Records contained in a dataset
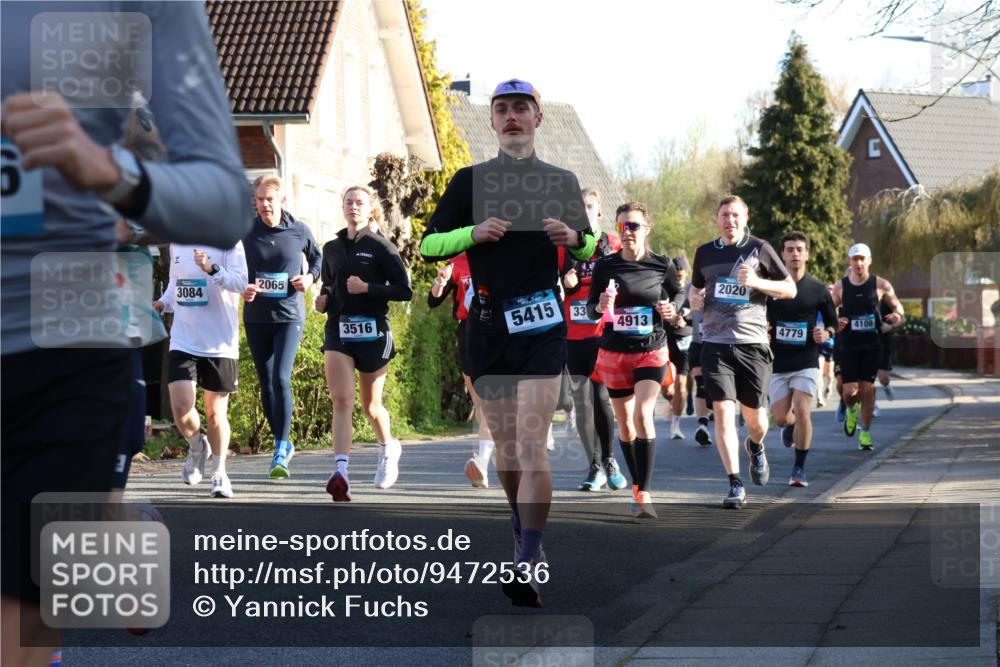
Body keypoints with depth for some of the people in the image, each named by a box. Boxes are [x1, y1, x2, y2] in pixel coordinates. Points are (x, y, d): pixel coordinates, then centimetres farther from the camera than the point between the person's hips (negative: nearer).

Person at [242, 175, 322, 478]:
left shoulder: (299, 231, -1)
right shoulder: (245, 232, 0)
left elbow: (318, 258, 16)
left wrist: (310, 277, -4)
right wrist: (242, 289, -14)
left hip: (289, 316, -3)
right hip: (256, 317, 3)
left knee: (281, 380, -17)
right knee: (266, 384, 8)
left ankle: (281, 452, -13)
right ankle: (284, 444, 25)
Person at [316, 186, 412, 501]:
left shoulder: (380, 247, -2)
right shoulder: (332, 249, 12)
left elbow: (404, 290, -6)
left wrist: (368, 288, -17)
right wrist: (323, 300, 4)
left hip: (372, 332, -2)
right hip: (338, 331, 3)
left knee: (371, 405, 11)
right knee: (341, 400, -15)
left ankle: (388, 447, 42)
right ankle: (341, 473, -25)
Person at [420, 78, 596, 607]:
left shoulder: (562, 181, 10)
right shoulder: (469, 181, 10)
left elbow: (589, 248, 19)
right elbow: (428, 245, 7)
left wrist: (574, 238, -4)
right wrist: (473, 232, -11)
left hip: (542, 324, -2)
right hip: (487, 323, 2)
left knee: (531, 445, -15)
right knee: (505, 444, 9)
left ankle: (529, 565, -19)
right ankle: (525, 537, 31)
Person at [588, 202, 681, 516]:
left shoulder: (662, 265, -2)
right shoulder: (605, 266, -1)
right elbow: (591, 308, 5)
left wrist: (673, 312, -11)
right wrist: (600, 306, -18)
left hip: (652, 352, -2)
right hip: (614, 352, 2)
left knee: (643, 414, -19)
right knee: (625, 422, 10)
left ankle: (644, 493, -19)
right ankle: (637, 486, 28)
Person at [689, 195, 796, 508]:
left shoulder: (759, 249, 3)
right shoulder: (705, 253, 11)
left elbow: (790, 289, 5)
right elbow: (696, 288, 27)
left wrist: (756, 282, -11)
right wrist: (694, 297, 3)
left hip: (752, 344, -1)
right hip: (715, 344, 1)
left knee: (754, 416, 6)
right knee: (723, 412, -11)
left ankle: (756, 447, 42)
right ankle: (735, 485, -8)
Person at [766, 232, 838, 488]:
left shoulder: (818, 289, 1)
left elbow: (832, 321, 12)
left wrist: (825, 334, -9)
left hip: (806, 361, -1)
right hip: (777, 362, 1)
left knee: (802, 411, -16)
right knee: (781, 419, 2)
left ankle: (799, 469, -4)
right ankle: (791, 425, 41)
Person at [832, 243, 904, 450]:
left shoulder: (880, 285, 1)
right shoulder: (840, 286, 3)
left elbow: (897, 306, 10)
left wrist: (897, 315, -13)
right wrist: (834, 323, -10)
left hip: (872, 344, 0)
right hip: (849, 345, 0)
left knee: (867, 388, -3)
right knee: (850, 391, -6)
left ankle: (865, 433, 9)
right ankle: (851, 410, 31)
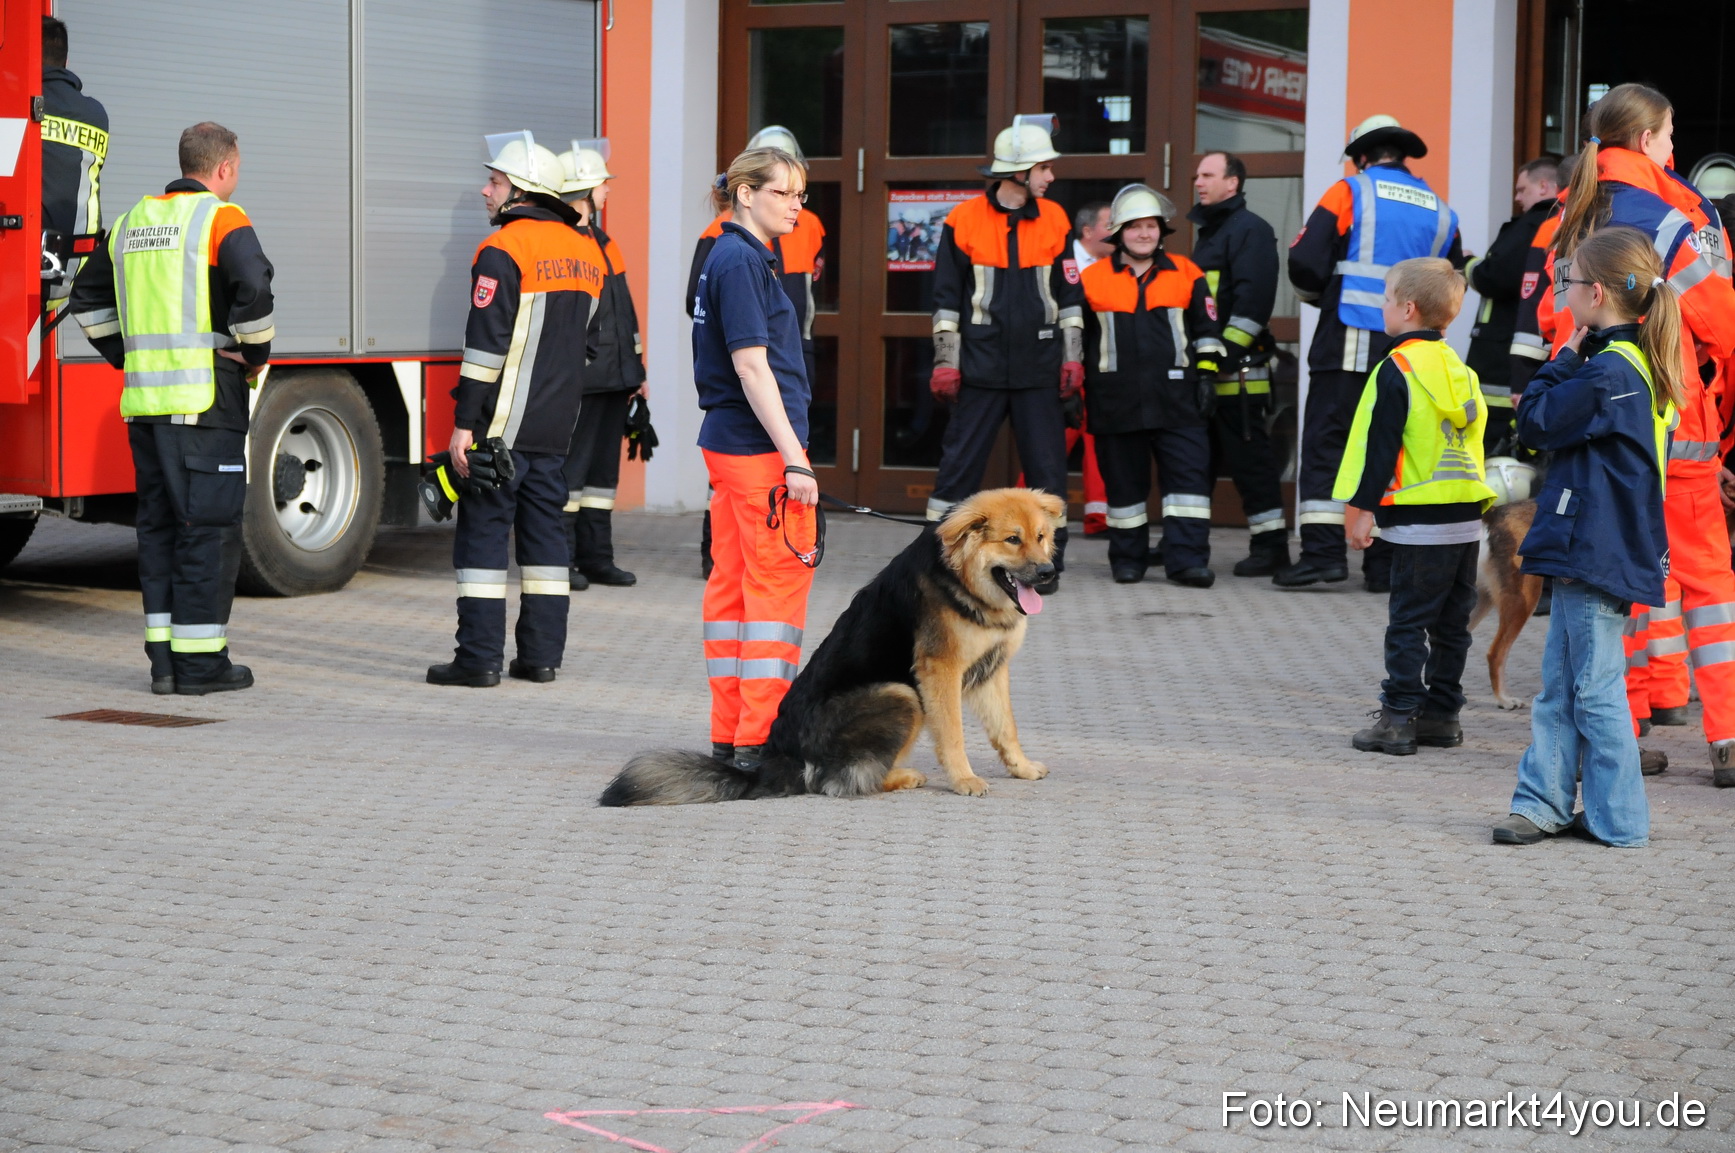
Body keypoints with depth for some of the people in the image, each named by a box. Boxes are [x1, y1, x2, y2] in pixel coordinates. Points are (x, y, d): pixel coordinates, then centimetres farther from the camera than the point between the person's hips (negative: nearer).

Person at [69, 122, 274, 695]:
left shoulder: (133, 221, 15)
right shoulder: (222, 219, -7)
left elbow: (88, 299, 21)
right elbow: (253, 291, -22)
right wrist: (254, 357, -7)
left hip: (143, 400, 7)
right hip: (206, 398, -7)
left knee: (158, 525, 11)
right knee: (208, 526, -2)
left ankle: (163, 659, 12)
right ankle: (201, 663, -2)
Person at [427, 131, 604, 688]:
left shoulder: (503, 250, -13)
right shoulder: (586, 250, 13)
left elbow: (487, 343, -18)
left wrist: (464, 423, -16)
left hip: (503, 425, -7)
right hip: (557, 425, 7)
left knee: (483, 530, -2)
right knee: (544, 529, 12)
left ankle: (480, 657, -3)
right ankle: (542, 653, 12)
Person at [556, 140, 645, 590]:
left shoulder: (601, 241, 19)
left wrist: (636, 370, 22)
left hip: (612, 379, 9)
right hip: (578, 379, -9)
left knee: (603, 467, 11)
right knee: (570, 466, -6)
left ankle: (596, 557, 17)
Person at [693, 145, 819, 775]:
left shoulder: (735, 257, 16)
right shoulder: (741, 261, -14)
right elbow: (752, 366, -19)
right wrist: (795, 459, -21)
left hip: (727, 441, 10)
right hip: (759, 444, -10)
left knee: (733, 581, 10)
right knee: (780, 582, -7)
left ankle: (730, 732, 15)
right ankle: (758, 740, -6)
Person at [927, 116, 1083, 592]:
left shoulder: (1055, 220, 7)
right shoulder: (964, 220, 0)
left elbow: (1069, 295, 11)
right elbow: (947, 297, 3)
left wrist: (1072, 357, 5)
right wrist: (945, 361, -1)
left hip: (1040, 369, 2)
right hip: (981, 367, -2)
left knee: (1047, 467, 3)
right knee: (960, 460, 0)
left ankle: (1047, 558, 11)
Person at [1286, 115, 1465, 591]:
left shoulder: (1350, 193, -1)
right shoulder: (1439, 212, 13)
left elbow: (1305, 264, -7)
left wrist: (1322, 296, 13)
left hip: (1351, 344, -4)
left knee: (1325, 445, -2)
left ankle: (1323, 550, -12)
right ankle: (1385, 564, 6)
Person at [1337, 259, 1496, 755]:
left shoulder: (1397, 369, -11)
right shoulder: (1459, 369, 14)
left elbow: (1378, 446, -13)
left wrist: (1359, 507, -8)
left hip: (1420, 522, -7)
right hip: (1467, 516, 8)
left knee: (1408, 620, -4)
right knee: (1451, 622, 12)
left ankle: (1398, 716, -4)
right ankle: (1442, 713, 17)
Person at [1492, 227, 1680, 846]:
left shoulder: (1606, 372, -19)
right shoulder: (1637, 365, 12)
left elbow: (1536, 423, -13)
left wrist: (1563, 360, -5)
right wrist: (1574, 360, 8)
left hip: (1595, 554, -10)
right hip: (1591, 548, 10)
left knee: (1595, 687, -2)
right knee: (1559, 682, 12)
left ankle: (1618, 818, 5)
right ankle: (1543, 802, 16)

▸ **Exercise brief**:
The answer should contain only the lines from the start of the records above through the line with "left knee: (531, 445, -15)", copied exactly, and no pictures.

▸ **Response**:
Body keypoints with depth for some of the people in the image, each named by a box. Boxes are [x1, y1, x2, y2] in pixel coordinates. Points are (x, y, d): pixel coordinates, then centimetres farther from the camera than the point between the person's hips (negative: nearer).

Person at [242, 175, 322, 478]:
left shoulder: (299, 231, -1)
right shoulder: (245, 232, 0)
left elbow: (318, 258, 16)
left wrist: (310, 277, -4)
right wrist: (242, 289, -14)
left hip: (289, 316, -3)
right hip: (256, 317, 3)
left knee: (281, 380, -17)
right knee: (266, 384, 8)
left ankle: (281, 452, -13)
right ankle: (284, 444, 25)
Person at [316, 186, 412, 501]:
left shoulder: (380, 247, -2)
right shoulder: (332, 249, 12)
left elbow: (404, 290, -6)
left wrist: (368, 288, -17)
right wrist: (323, 300, 4)
left hip: (372, 332, -2)
right hip: (338, 331, 3)
left knee: (371, 405, 11)
right knee: (341, 400, -15)
left ankle: (388, 447, 42)
right ankle: (341, 473, -25)
Person at [420, 78, 596, 607]:
left shoulder: (562, 181, 10)
right shoulder: (469, 181, 10)
left elbow: (589, 248, 19)
right elbow: (428, 245, 7)
left wrist: (574, 238, -4)
right wrist: (473, 232, -11)
left hip: (542, 324, -2)
right hip: (487, 323, 2)
left knee: (531, 445, -15)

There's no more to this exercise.